The founder had upped his ownership of Lumber by 30%, or 500,000 shares on Sept. 4 through his F9 Investments, saying he wanted to take the company private or be an investor in a sale of Lumber Liquidators to another related company. The stock jumped nearly 9% that day and 15% in the following session.
But on Friday, Sullivan sold nearly 80% of his investments, or 1.75 million shares in Lumber Liquidators, according to a regulatory filing. The filing states that because the pop in the shares, he no longer believes it is undervalued.
“It got higher than what we wanted to pay for,” Sullivan told CNBC by phone. “We went public at $11 when it was profitable…A lot of big expenses, a lot of unnecessary overhead that would be expensive to redo, so not going to pay it more than when it was profitable.”
Sullivan bought those shares at an average price of $7.88 per share and he sold them with an average price of $11.68 a piece, according to filings.
Shares of Lumber Liquidators plunged more than 13% to $9.77 on Friday.

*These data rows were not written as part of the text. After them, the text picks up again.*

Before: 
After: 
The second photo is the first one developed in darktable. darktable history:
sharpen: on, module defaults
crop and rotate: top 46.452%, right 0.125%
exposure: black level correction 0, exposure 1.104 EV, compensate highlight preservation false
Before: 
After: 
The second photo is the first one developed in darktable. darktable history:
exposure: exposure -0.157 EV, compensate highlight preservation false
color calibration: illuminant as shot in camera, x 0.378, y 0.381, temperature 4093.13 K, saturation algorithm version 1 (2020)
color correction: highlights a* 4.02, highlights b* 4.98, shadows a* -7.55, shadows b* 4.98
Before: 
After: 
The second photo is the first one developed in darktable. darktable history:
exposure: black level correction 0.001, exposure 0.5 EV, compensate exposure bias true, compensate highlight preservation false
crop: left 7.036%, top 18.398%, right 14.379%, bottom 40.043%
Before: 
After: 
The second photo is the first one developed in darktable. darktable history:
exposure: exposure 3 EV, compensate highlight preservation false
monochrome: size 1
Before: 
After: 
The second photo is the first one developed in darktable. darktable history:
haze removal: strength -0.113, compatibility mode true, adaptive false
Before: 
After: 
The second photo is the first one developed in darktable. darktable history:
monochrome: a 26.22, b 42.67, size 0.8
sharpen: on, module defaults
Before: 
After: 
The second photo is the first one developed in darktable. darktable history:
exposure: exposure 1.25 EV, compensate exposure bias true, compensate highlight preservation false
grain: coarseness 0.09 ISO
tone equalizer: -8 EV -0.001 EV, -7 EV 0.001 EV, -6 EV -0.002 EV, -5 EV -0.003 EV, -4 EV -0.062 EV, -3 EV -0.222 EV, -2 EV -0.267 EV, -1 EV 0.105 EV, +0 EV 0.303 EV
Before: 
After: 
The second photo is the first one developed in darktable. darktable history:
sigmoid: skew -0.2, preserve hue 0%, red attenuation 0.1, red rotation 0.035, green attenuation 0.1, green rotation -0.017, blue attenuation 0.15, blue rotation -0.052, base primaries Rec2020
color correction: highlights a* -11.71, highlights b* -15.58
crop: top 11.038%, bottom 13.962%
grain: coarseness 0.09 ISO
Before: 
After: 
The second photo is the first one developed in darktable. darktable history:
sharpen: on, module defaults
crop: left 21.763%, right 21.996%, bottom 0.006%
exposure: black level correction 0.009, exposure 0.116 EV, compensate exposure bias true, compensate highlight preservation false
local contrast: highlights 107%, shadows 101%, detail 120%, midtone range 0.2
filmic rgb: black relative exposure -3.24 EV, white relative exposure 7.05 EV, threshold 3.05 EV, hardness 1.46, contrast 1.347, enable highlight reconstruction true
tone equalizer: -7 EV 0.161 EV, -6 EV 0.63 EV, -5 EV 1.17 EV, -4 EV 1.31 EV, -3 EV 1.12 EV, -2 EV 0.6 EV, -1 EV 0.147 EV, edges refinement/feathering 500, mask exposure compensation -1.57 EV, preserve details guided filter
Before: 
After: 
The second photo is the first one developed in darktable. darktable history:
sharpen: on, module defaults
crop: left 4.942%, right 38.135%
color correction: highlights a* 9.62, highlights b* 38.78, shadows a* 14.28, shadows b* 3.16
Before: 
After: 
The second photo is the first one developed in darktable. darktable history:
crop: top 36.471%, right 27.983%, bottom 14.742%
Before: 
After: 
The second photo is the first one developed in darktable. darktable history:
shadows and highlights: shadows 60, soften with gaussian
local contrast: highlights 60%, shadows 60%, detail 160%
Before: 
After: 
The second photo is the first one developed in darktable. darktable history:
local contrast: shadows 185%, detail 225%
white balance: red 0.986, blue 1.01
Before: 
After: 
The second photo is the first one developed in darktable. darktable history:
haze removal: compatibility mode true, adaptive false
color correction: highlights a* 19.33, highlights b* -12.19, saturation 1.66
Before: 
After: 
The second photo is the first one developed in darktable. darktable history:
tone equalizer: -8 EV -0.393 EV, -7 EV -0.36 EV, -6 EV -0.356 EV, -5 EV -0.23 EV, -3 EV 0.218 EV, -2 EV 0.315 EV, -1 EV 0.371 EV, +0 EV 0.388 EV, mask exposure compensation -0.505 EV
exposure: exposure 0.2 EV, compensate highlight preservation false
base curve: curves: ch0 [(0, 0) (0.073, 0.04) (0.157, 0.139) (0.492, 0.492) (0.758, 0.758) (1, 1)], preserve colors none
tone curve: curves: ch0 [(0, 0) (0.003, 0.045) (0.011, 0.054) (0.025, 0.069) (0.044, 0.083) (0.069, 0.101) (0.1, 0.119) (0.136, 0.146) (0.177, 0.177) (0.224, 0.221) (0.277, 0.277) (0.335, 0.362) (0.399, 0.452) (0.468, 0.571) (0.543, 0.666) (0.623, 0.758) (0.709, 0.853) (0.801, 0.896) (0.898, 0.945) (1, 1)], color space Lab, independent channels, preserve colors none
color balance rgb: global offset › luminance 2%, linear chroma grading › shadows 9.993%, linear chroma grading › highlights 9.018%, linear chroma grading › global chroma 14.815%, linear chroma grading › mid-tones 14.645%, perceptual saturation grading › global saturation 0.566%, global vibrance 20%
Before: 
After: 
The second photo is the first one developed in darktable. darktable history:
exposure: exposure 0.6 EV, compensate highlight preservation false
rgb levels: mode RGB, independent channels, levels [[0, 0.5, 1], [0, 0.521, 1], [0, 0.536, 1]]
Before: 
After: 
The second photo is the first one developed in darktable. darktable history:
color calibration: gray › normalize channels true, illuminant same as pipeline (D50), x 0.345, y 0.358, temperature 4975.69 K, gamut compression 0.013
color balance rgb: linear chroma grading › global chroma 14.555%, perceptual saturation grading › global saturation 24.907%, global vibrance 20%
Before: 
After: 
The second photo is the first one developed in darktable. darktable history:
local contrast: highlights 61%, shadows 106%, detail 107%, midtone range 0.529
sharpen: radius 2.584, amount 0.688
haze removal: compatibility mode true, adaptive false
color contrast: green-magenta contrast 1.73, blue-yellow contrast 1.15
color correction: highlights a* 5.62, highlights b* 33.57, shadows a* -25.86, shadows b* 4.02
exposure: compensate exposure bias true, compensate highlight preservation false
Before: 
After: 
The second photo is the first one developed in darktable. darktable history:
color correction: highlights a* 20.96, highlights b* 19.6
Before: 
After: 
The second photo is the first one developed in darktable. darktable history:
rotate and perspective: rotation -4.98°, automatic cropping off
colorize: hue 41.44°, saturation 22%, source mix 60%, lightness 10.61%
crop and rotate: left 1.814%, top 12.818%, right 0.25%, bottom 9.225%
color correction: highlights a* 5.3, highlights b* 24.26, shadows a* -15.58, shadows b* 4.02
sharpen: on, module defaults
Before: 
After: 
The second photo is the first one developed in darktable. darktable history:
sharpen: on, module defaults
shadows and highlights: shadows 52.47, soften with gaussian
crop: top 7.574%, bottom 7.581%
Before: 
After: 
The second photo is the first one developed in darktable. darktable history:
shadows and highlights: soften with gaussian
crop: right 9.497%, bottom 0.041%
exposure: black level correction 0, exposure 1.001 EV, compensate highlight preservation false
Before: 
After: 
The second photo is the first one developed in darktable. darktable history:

“The Company is aware of Mr. Sullivan’s amended 13D filing and does not comment on the intentions or trading activities of shareholders,” Lumber Liquidators told CNBC. “Lumber Liquidators encourages an active dialogue with all our shareholders, and we welcome their views and input. The Board is always open to opportunities to increase shareholder value.”
The company has been volatile over the years. In 2015, the company took a huge hit when former hedge fund manager Whitney Tilson exposed Lumber’s health and safety violations at its factories in China, which was featured on 60 Minutes.